I took a step into the maze. There was nothing difficult about it, not with the bushes that marked it no higher than my shins, no higher than a kitchen garden. If I got lost, I could simply step over the bushes, walk back out. But for now I followed the path into the labyrinth. It was easy to make out in the light of the full moon. I could hear my guide, as he continued to talk.

“Some folk thought even that price was too high. That was why we came up here, why we burned the lunar labyrinth. We came up that hill when the moon was dark, and we carried burning torches, like in the old black-and-white movies. We all did. Even me. But you can’t kill everything. It don’t work like that.”

“Why rosemary?” I asked.

“Rosemary’s for remembering,” he told me.

The butter-yellow moon was rising faster than I imagined or expected. Now it was a pale ghost-face in the sky, calm and compassionate, and its color was white, bone-white.

The man said, “There’s always a chance that you could get out safely. Even on the night of the full moon. First you have to get to the center of the labyrinth. There’s a fountain there. You’ll see. You can’t mistake it. Then you have to make it back from the center. No missteps, no dead ends, no mistakes on the way in or on the way out. It’s probably easier now than it was when the bushes were high. It’s a chance. Otherwise, the labyrinth gets to cure you of all that ails you. Of course, you’ll have to run.”

I looked back. I could not see my guide. Not any longer. There was something in front of me, beyond the bush-path pattern, a black shadow padding silently along the perimeter of the square. It was the size of a large dog, but it did not move like a dog.

It threw back its head and howled to the moon with amusement and with merriment. The huge flat table at the top of the hill echoed with joyous howls, and, my left knee aching from the long hill-climb, I stumbled forward.

The maze had a pattern; I could trace it. Above me the moon shone, bright as day. She had always accepted my gifts in the past. She would not play me false at the end.

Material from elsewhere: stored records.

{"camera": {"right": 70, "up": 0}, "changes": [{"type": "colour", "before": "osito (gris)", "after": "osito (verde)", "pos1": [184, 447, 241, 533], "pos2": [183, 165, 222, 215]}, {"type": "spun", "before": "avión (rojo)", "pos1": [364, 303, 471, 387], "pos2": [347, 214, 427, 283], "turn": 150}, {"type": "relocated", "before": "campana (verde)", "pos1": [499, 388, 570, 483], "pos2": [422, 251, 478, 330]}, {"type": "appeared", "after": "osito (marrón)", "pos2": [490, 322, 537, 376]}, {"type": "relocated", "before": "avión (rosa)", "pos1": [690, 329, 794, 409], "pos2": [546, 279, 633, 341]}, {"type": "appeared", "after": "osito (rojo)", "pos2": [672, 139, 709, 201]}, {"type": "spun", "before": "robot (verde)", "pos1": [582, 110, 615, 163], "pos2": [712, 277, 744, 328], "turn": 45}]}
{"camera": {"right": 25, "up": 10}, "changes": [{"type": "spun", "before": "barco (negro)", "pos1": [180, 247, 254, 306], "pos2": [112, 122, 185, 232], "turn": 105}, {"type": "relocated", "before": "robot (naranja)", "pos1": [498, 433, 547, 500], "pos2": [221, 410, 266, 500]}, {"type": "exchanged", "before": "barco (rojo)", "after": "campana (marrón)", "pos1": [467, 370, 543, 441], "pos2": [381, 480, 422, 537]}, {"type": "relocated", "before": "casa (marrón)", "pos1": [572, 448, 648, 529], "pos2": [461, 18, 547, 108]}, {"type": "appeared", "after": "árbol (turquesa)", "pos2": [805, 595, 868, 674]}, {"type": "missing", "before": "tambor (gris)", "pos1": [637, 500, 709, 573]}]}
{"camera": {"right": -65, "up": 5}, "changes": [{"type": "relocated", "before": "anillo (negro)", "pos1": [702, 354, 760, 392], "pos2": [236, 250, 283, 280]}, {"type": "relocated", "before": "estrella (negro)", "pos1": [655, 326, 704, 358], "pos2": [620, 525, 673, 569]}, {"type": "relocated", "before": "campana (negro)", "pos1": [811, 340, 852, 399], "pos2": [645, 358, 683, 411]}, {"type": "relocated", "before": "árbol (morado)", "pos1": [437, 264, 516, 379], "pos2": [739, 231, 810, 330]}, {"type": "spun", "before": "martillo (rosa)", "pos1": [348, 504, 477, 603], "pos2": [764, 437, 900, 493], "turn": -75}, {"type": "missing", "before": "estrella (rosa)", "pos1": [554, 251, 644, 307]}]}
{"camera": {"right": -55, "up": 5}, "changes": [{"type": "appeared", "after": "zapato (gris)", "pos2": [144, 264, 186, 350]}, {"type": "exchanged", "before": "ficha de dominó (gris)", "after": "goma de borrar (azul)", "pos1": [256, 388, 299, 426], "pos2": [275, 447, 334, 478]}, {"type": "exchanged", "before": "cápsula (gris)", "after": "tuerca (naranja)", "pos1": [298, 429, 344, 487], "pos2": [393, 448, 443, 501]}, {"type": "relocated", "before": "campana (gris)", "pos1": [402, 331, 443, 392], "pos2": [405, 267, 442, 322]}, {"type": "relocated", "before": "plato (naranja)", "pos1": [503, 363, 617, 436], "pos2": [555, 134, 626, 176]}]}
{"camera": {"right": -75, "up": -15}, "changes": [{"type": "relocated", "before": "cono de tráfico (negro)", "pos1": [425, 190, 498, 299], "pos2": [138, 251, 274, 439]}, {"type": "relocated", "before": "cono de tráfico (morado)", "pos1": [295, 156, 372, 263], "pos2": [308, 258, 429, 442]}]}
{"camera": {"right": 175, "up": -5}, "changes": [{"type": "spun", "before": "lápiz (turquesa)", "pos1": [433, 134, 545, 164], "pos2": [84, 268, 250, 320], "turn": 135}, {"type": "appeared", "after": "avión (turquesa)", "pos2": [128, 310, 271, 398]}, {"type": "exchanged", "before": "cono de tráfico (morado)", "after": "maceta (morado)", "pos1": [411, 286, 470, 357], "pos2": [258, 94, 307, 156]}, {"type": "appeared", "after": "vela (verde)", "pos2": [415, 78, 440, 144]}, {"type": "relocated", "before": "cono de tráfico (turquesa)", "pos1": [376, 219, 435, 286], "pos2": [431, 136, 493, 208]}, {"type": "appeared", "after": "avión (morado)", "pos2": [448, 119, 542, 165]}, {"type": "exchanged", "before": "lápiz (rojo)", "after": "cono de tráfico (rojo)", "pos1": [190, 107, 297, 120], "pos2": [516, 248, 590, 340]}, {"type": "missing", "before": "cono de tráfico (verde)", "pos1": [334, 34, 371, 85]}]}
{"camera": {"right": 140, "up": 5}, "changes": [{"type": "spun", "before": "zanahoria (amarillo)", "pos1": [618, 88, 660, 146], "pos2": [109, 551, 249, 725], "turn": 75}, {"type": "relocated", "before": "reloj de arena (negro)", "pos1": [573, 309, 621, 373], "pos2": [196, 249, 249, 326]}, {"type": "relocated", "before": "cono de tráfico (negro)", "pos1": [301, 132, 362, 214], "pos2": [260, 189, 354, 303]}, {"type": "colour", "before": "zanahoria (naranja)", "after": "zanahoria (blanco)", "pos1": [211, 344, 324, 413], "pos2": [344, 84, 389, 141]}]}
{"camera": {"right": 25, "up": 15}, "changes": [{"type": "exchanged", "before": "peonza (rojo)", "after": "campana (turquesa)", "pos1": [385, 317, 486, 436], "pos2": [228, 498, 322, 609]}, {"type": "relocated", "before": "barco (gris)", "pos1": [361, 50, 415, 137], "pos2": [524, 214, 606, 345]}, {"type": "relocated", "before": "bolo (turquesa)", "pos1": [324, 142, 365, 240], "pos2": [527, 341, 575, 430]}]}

“Run,” said a voice that was almost a growl.

I ran like a lamb to his laughter.

The Thing About Cassandra
 

S
O THERE’S SCALLIE AND
me wearing Starsky-and-Hutch wigs, complete with sideburns, at five o’clock in the morning by the side of a canal in Amsterdam. There had been ten of us that night, including Rob, the groom, last seen handcuffed to a bed in the red-light district with shaving foam covering his nether regions and his future brother-in-law giggling and patting the hooker holding the straight razor on the arse, which was the point I looked at Scallie and he looked at me, and he said, “Maximum deniability?” and I nodded, because there are some questions you don’t want to be able to answer when a bride starts asking pointed questions about the stag weekend, so we slipped off for a drink, leaving eight men in Starsky-and-Hutch wigs (one of whom was mostly naked, attached to a bed by fluffy pink handcuffs, and seemed to be starting to think that this adventure wasn’t such a good idea after all) behind us, in a room that smelled of disinfectant and cheap incense, and we went and sat by a canal and drank cans of Danish lager and talked about the old days.

Scallie—whose real name is Jeremy Porter, and these days people
call him Jeremy, but he had been Scallie when we were eleven—and the groom-to-be, Rob Cunningham, had been at school with me. We had drifted out of touch, more or less, had found each other the lazy way you do these days, through Friends Reunited and Facebook and such, and now Scallie and I were together for the first time since we were nineteen. The Starsky-and-Hutch wigs, which had been Scallie’s idea, made us look like we were playing brothers in some made-for-TV movie—Scallie the short, stocky brother with the thick moustache, me, the tall one. Given that I’ve made a significant part of my income since leaving school modeling, I’d add the tall good-looking one, but nobody looks good in a Starsky-and-Hutch wig complete with sideburns.